● INSTRUCTION:
Please quote the passage below on a writer's style and language word for word, in full.

If any shall think that he was not wonderfully curious in the choice and elegance of all his words, I will affirm with more truth, on the other side, that he had no manner of affectation in them; he took them as he found them made to his hands; he neither went before, nor came after, the use of the age. He forsook the conversation, but never the language, of the city and court. He understood exceeding well all the variety and power of poetical numbers; and practised all sorts with great happiness. If his verses in some places seem not as soft and flowing as some would have them, it was his choice, not his fault. He knew that, in diverting men's minds, there should be the same variety observed, as in the prospects of their eyes where a rock, a precipice, or a rising wave, is often more delightful than a smooth even ground, or a calm sea. Where the matter required it, he was as gentle as any man. But where higher virtues were chiefly to be regarded, an exact ǹumerosity was not then his main care. This may serve to answer those who upbraid some of his pieces with roughness, and with more contractions than they are willing to allow. But these admirers of gentleness without sinews should know, that different

arguments must have different colours of speech: that there is a kind of variety of sexes in poetry, as well as in mankind: that, as the peculiar excellence of the feminine kind is smoothness and beauty, so strength is the chief praise of the masculine.

He had a perfect mastery in both the languages in which he writ but each of them kept a just distance from the other; neither did his Latin make his English too old, nor his English make his Latin too modern. He excelled both in prose and verse; and both together have that perfection, which is commended by some of the ancients above all others, that they are very obvious to the conception, but most difficult in the imitation.

His fancy flowed with great speed; and therefore it was very fortunate to him, that his judgment was equal to manage it. He never runs his reader nor his argument out of breath. He perfectly practises the hardest secret of good writing, to know when he has done enough. He always leaves off in such a manner, that it appears it was in his power to have said much more. In the particular expressions there is still much to be applauded, but more in the disposition and order of the whole. From thence there springs a new comeliness, besides the feature of each part. His invention is powerful, and large as can be desired. But it seems all to arise out of the nature of the subject, and to be just fitted for the thing of

which he speaks. If ever he goes far for it, he dissembles his pains admirably well.

● INFORMATION SHOWN:
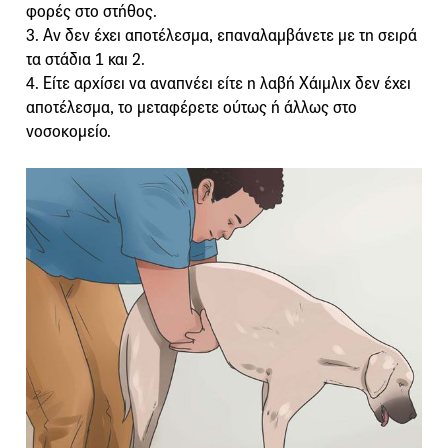
φορές στο στήθος.
3. Αν δεν έχει αποτέλεσμα, επαναλαμβάνετε με τη σειρά
τα στάδια 1 και 2.
4. Είτε αρχίσει να αναπνέει είτε η λαβή Χάιμλιχ δεν έχει
αποτέλεσμα, το μεταφέρετε ούτως ή άλλως στο
νοσοκομείο.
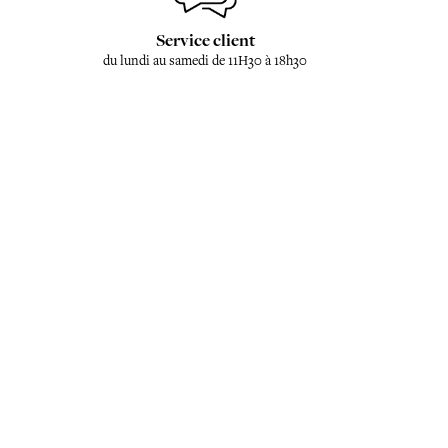
Service client
du lundi au samedi de 11H30 à 18h30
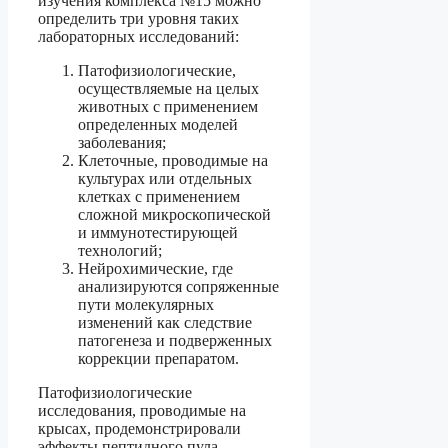
изучения комплекса №15 можно
определить три уровня таких
лабораторных исследований:
Патофизиологические,
осуществляемые на целых
животных с применением
определенных моделей
заболевания;
Клеточные, проводимые на
культурах или отдельных
клетках с применением
сложной микроскопической
и иммунотестирующей
технологий;
Нейрохимические, где
анализируются сопряженные
пути молекулярных
изменений как следствие
патогенеза и подверженных
коррекции препаратом.
Патофизиологические
исследования, проводимые на
крысах, продемонстрировали
эффекты пептидного пула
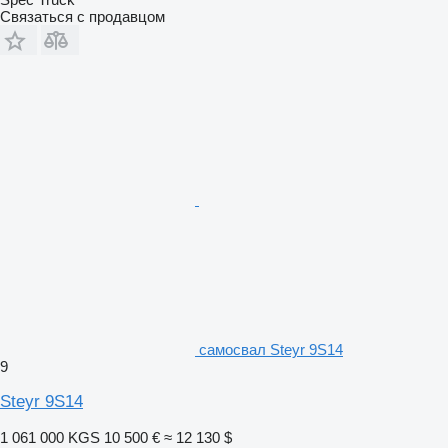
Связаться с продавцом
самосвал Steyr 9S14
9
Steyr 9S14
1 061 000 KGS
10 500 €
≈ 12 130 $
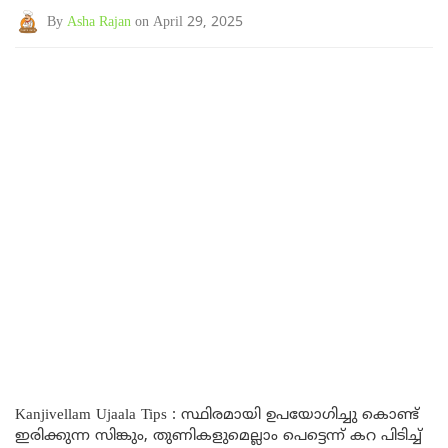
By
Asha Rajan
on April 29, 2025
Kanjivellam Ujaala Tips : സ്ഥിരമായി ഉപയോഗിച്ചു കൊണ്ട്
ഇരിക്കുന്ന സിങ്കും, തുണികളുമെല്ലാം പെട്ടെന്ന് കറ പിടിച്ച്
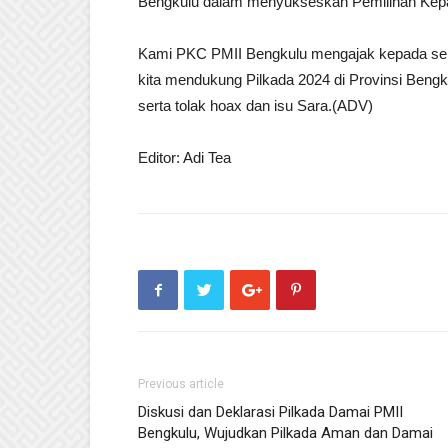
Bengkulu dalam menyukseskan Pemilihan Kepa
Kami PKC PMII Bengkulu mengajak kepada se
kita mendukung Pilkada 2024 di Provinsi Beng
serta tolak hoax dan isu Sara.(ADV)
Editor: Adi Tea
Previous article
Diskusi dan Deklarasi Pilkada Damai PMII
Bengkulu, Wujudkan Pilkada Aman dan Damai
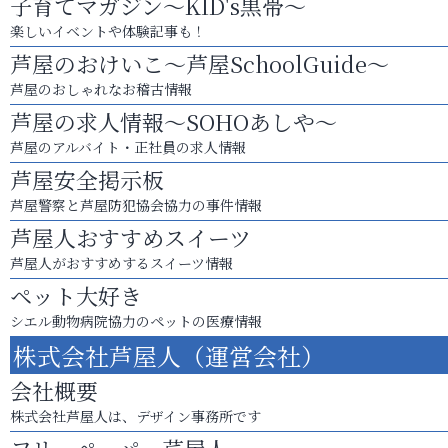
子育てマガジン～KID's黒帯～
楽しいイベントや体験記事も！
芦屋のおけいこ～芦屋SchoolGuide～
芦屋のおしゃれなお稽古情報
芦屋の求人情報～SOHOあしや～
芦屋のアルバイト・正社員の求人情報
芦屋安全掲示板
芦屋警察と芦屋防犯協会協力の事件情報
芦屋人おすすめスイーツ
芦屋人がおすすめするスイーツ情報
ペット大好き
シエル動物病院協力のペットの医療情報
株式会社芦屋人（運営会社）
会社概要
株式会社芦屋人は、デザイン事務所です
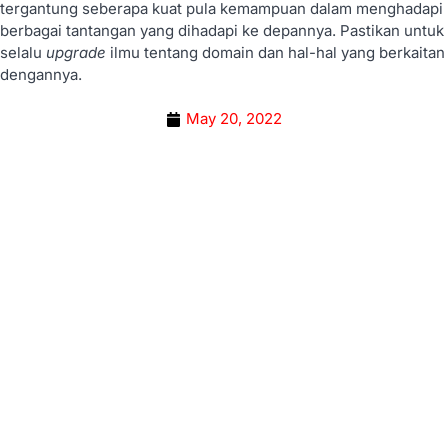
tergantung seberapa kuat pula kemampuan dalam menghadapi
berbagai tantangan yang dihadapi ke depannya. Pastikan untuk
selalu
upgrade
ilmu tentang domain dan hal-hal yang berkaitan
dengannya.
May 20, 2022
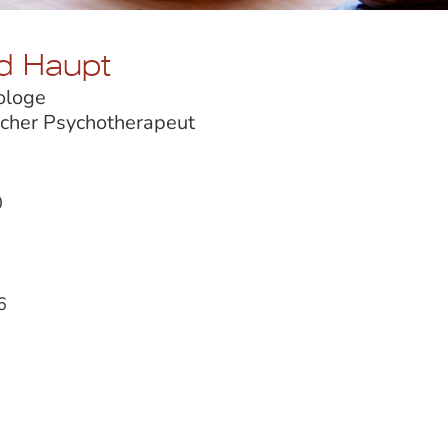
d Haupt
ologe
cher Psychotherapeut
0
6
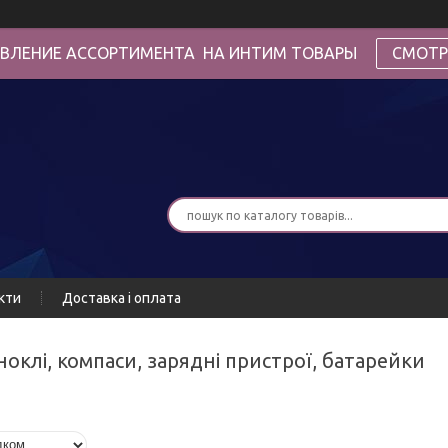
ВЛЕНИЕ АССОРТИМЕНТА НА ИНТИМ ТОВАРЫ
СМОТР
кти
Доставка і оплата
 біноклі, компаси, зарядні пристрої, батарейки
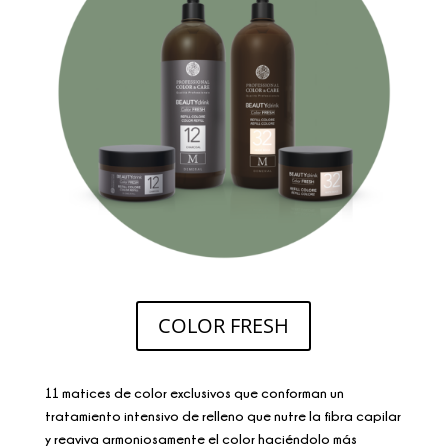
COLOR FRESH
11 matices de color exclusivos que conforman un
tratamiento intensivo de relleno que nutre la fibra capilar
y reaviva armoniosamente el color haciéndolo más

● TASK ANSWER:
If any shall think that he was not wonderfully curious in the choice and elegance of all his words, I will affirm with more truth, on the other side, that he had no manner of affectation in them; he took them as he found them made to his hands; he neither went before, nor came after, the use of the age. He forsook the conversation, but never the language, of the city and court. He understood exceeding well all the variety and power of poetical numbers; and practised all sorts with great happiness. If his verses in some places seem not as soft and flowing as some would have them, it was his choice, not his fault. He knew that, in diverting men's minds, there should be the same variety observed, as in the prospects of their eyes where a rock, a precipice, or a rising wave, is often more delightful than a smooth even ground, or a calm sea. Where the matter required it, he was as gentle as any man. But where higher virtues were chiefly to be regarded, an exact ǹumerosity was not then his main care. This may serve to answer those who upbraid some of his pieces with roughness, and with more contractions than they are willing to allow. But these admirers of gentleness without sinews should know, that different

arguments must have different colours of speech: that there is a kind of variety of sexes in poetry, as well as in mankind: that, as the peculiar excellence of the feminine kind is smoothness and beauty, so strength is the chief praise of the masculine.

He had a perfect mastery in both the languages in which he writ but each of them kept a just distance from the other; neither did his Latin make his English too old, nor his English make his Latin too modern. He excelled both in prose and verse; and both together have that perfection, which is commended by some of the ancients above all others, that they are very obvious to the conception, but most difficult in the imitation.

His fancy flowed with great speed; and therefore it was very fortunate to him, that his judgment was equal to manage it. He never runs his reader nor his argument out of breath. He perfectly practises the hardest secret of good writing, to know when he has done enough. He always leaves off in such a manner, that it appears it was in his power to have said much more. In the particular expressions there is still much to be applauded, but more in the disposition and order of the whole. From thence there springs a new comeliness, besides the feature of each part. His invention is powerful, and large as can be desired. But it seems all to arise out of the nature of the subject, and to be just fitted for the thing of

which he speaks. If ever he goes far for it, he dissembles his pains admirably well.